Engineers use AI to make robots that can smile back

At the point in the future, the engineers estimate the time when the robot is a normal part of everyday life, providing care for children and parents and giving labor. For humans, facial expressions are an unspoken way to communicate and play an important role in building trust between people. Scientists have worked to make robots that can use expression of facial right at the right time.

Engineers in the Creative Machinery Laboratory at Columbia Engineering have worked for half a decade to make a robot called Eva, a new autonomous robot with a soft and expressive face was able to respond to the human expression nearby. One researcher about this project, Hod Lipson, said the idea for Eva began to form several years ago.

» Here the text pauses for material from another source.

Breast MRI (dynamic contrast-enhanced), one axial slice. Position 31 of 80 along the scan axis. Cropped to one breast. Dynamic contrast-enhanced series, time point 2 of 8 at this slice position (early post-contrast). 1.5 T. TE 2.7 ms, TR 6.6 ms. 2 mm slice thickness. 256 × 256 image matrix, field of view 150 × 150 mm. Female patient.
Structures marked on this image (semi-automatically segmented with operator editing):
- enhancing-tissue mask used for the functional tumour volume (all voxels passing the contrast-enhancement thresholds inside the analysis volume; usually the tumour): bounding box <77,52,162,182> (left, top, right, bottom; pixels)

Lipson, James and Sally Scapa Innovation and Director of the Creative Machine Lab, said that he and his students began to pay attention to robotic stocking shelves and other tasks in the real world being humanized by people who worked with them. Humanization takes the form of things like googly eyes and hand knitted hats. The researchers think that if they add things like hats and clothes to robots make them more human and relatable, build robots with expressive faces will be more.

The team said the biggest challenge in creating their robots designed a system that was quite compact so that it was fitting in the limits of human skulls but it was quite functional to produce various facial expressions. The team uses 3D printing to build parts with complex forms that can integrate smoothly into the engine skull. After the mechanical portion was sorted, the team moved to the next phase involving AI programming to guide facial movements.

Eva uses AI learning to read and then reflects the expression on the human face nearby. AI studied new human expression with trials and mistakes from watching the video itself. The team acknowledged that Eva was still a laboratory experiment and very far from being able to imitate complex ways that communicate with facial expressions.